“Who am I to Judge?” Who Are You to Tell Me Not to Judge?

In a complex world, we often rely on the knowledge of others—auto mechanics, computer technicians, brain surgeons, etc.

Does this mean it’s no longer possible to define self-confidence as trust in your own judgment?


To rely on the expertise of an auto mechanic, a brain surgeon or any other person with specialized knowledge is not emotional dependence.

Emotional dependence refers to an unwillingness to use one’s own judgment, the knowledge already existing in one’s mind, in favor of the judgment of others.

Even when selecting a doctor, an auto mechanic, or any other specialist, you’re looking for certain qualities and attributes in that expert. You utilize your own judgment in doing so, if you’re self-confident.

We have to distinguish between knowledge and judgment. It isn’t necessary to know everything in order to be self-confident. It is necessary to trust your faculty of reasoning—your objective, critical judgment.

What I’m talking about here is the capacity to think for yourself.

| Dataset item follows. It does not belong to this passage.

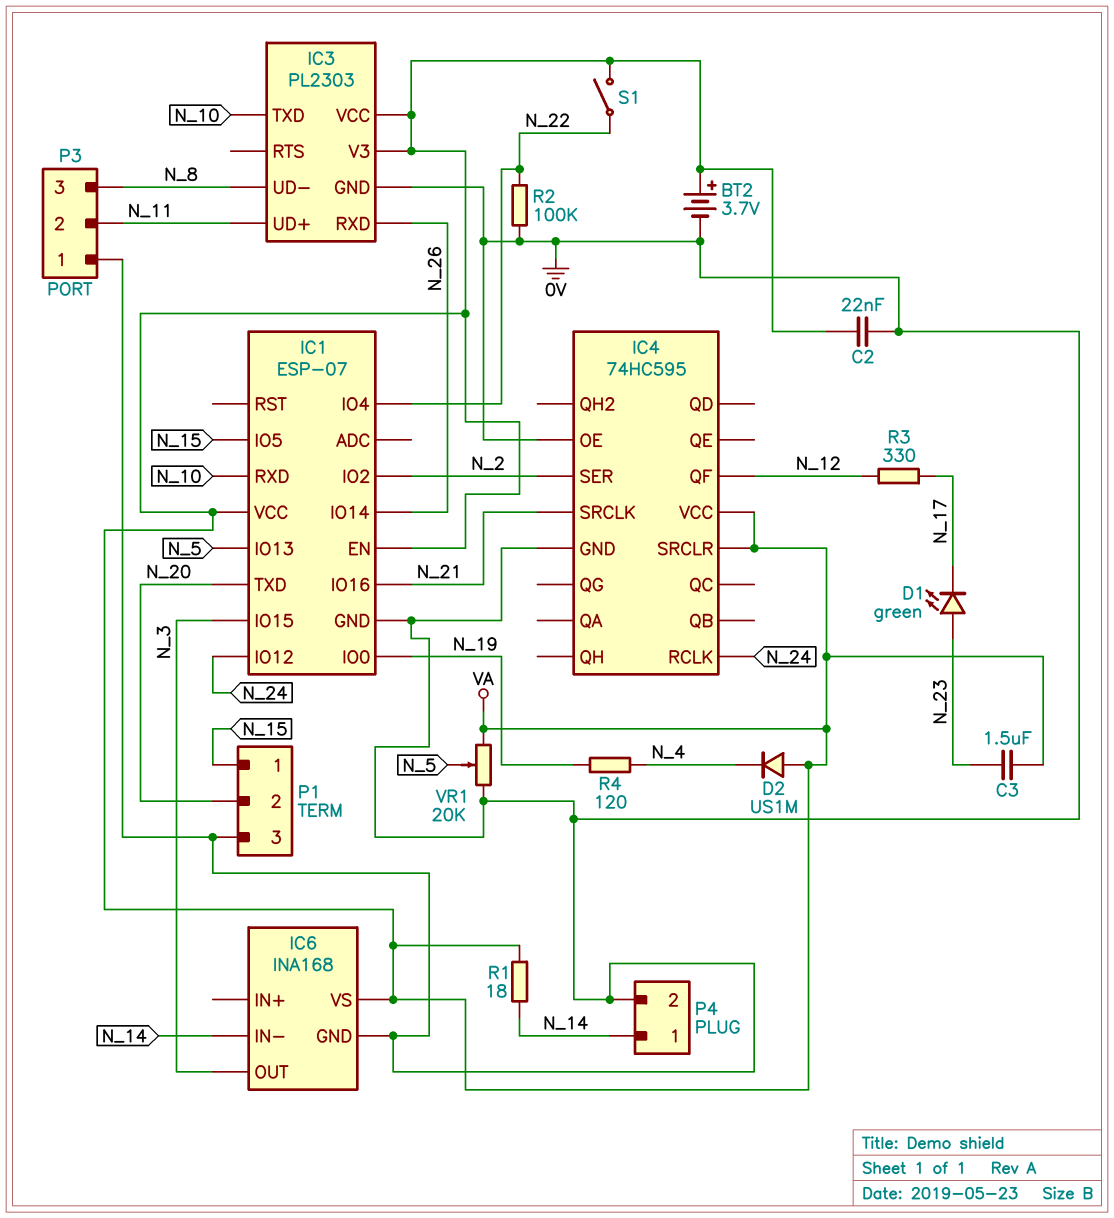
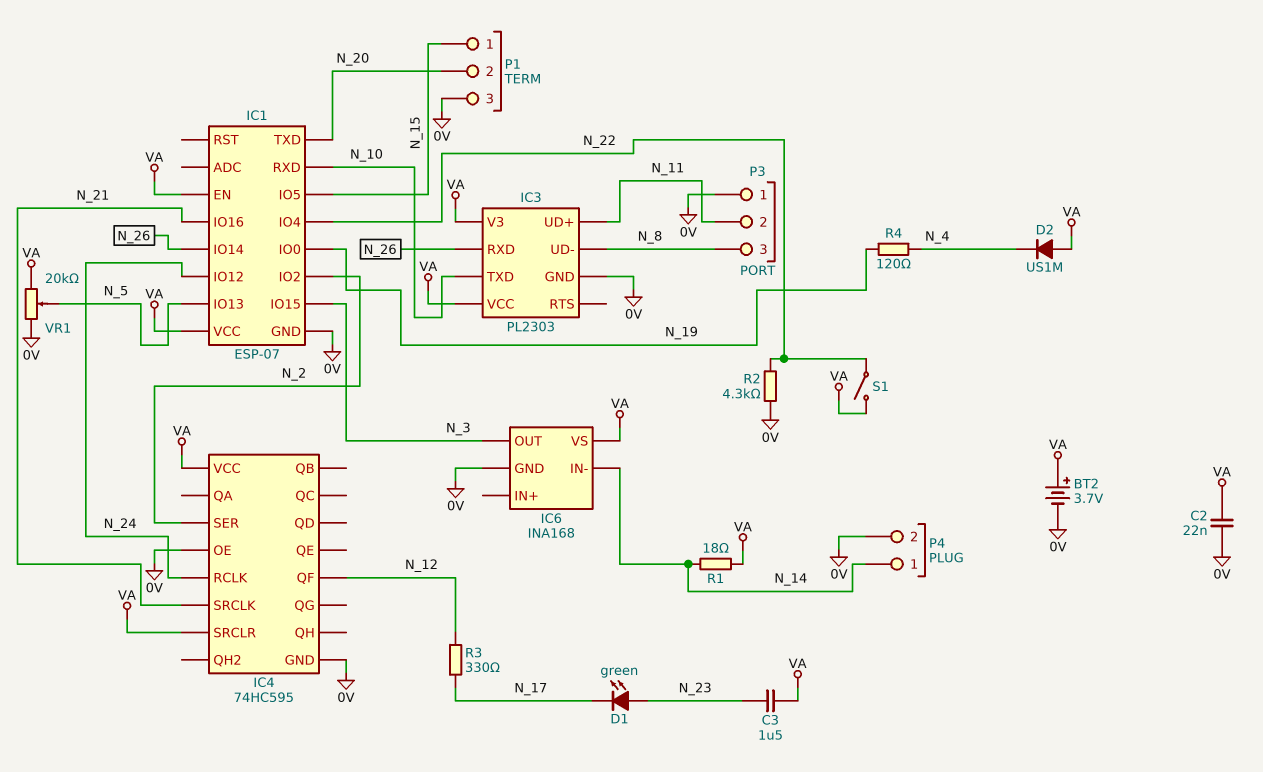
R2: 100k (0V, N_22) -> 4.3k (0V, N_22)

There are a lot of things in life requiring judgment. They involve choice of friends, choice of spouse, whether or when to buy a house, what kind of career or job to select, and all kinds of other things. You don’t hire an expert to tell you what’s right for you to do in these instances. If you’re willing to think for yourself, you weigh the various factors involved in making a decision. You might accept input from others, and you weigh that input against the factors you’ve already considered.

In the end, a self-confident person decides for him- or herself, objectively and rationally, what makes the most sense. There’s no concern about what others think. There’s only concern about what makes sense, what’s consistent with the facts, and (in matters of preference or option), what’s most personally desirable.

The difference between a person of high self-confidence and low self-confidence is that the confident one goes by reasoning, while the less confident one goes by magical thinking or—more often the case—group think. ‘Everyone else seems to think this is good; so I will too.’ This stems largely from the way we are educated as children, as I stated in a previous article. For too many, group consensus is the intellectual standard, so people-pleasing and not making waves becomes the psychological standard.

This is why so many are unwilling or unable to exercise independent and objective judgment. It’s as if their underlying and all-pervasive feeling is, ‘Who am I to judge?’ Indeed, the moral and intellectual ethos of our time is that it’s always wrong and irrational to judge. But judgment, while not always rational or fair, by definition refers to thought. When we condemn judgment across the board, we’re condemning thought.

The statement, “It’s a specialized world, and we can’t make our own decisions” is often a rationalization for not using one’s own mind and judgment in managing daily life, to say nothing of more complex dilemmas and issues.

Even when choosing experts upon whom to rely, there’s a need to exercise independent judgment. Is this doctor a quack, or someone who can help me? Is this auto mechanic someone who gets results and stands by his repairs, or is he someone who cheats and takes advantage of you? What are others saying about these experts, and what do I think about the reliability and the standards of those expressing the opinions? Try as you might, you will never escape thought.

Too many people go through life feeling like helpless victims. They’re perpetually frightened and constantly angry. What they don’t realize, and usually have not been taught, is that rational, independent thought is their great and sadly undiscovered potential.